A federal program has designs on making Americans “Healthy People.”Amid rising obesity rates and a binge of political correctness, the government initiative is getting broader.
Healthy People 2000 — launched by the U.S. Department of Health and Human Services — was initially tasked to reduce health disparities among Americans.
By 2010, the mission was expanded to eliminate, not just reduce, health disparities.
Healthy People 2020 is moving the goalposts yet again — “to achieve health equity, eliminate disparities and improve the health of all groups.”
According to the HHS directive, “Achieving health equity requires valuing everyone equally with focused and ongoing societal efforts to address avoidable inequalities, historical and contemporary injustices, and the elimination of health and health care disparities.”
“Karl Marx couldn’t have come up with this,” says Richard Williams, vice president for policy research at the Mercatus Center at George Mason University.

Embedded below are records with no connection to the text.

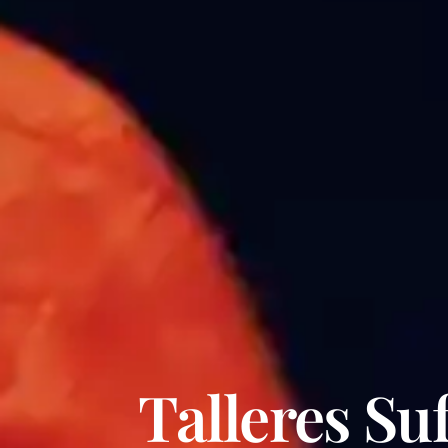
Talleres Su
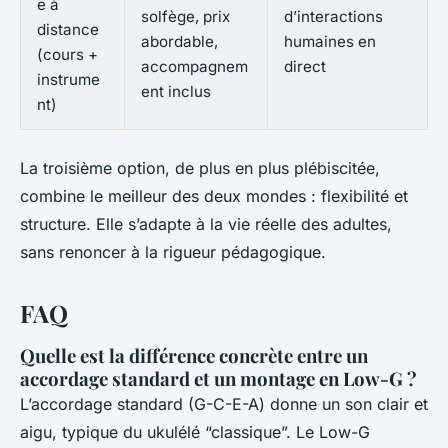
e à
solfège, prix
d’interactions
distance
abordable,
humaines en
(cours +
accompagnem
direct
instrume
ent inclus
nt)
La troisième option, de plus en plus plébiscitée,
combine le meilleur des deux mondes : flexibilité et
structure. Elle s’adapte à la vie réelle des adultes,
sans renoncer à la rigueur pédagogique.
FAQ
Quelle est la différence concrète entre un
accordage standard et un montage en Low-G ?
L’accordage standard (G-C-E-A) donne un son clair et
aigu, typique du ukulélé “classique”. Le Low-G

“They have decided that ‘racism’ is a determinate of health. They are concerned about ‘residential segregation’ and ‘perceptions of discrimination,’” Williams said.

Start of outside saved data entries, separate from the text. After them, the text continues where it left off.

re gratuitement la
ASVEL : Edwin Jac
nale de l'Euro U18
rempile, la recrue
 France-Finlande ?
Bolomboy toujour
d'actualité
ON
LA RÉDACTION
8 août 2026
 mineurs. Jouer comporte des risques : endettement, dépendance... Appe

Promoting “Civic Participation and Social Cohesion,” the Healthy People program has ventured far beyond its original mission.
“If you try hard enough, and they have, virtually every aspect of society can be related to health, such as quality of housing,” said Williams, a 27-year official at the Food and Drug Administration.
A 2011 document indicated that government grants of up to $10,000 would be available for up to 170 non-profit organizations.
Officials at Healthy People — under the Office of Disease Prevention and Health Promotion — did not respond to questions about the program’s overall budget.
A Healthy People prospectus stated, “We would like to see that there’s some research and some science behind the work.”
“But at the level that we’re funding, we’re not really anticipating research projects coming in.”
Money aside, the scope of Healthy People is both impressive and ambiguous. The 2020 version covers 42 topics with more than 600 “objectives,” encompassing 1,200 undefined “measures.”
Critics suggest that manipulating market economics — while expanding the federal bureaucracy — lies at the core of the agenda.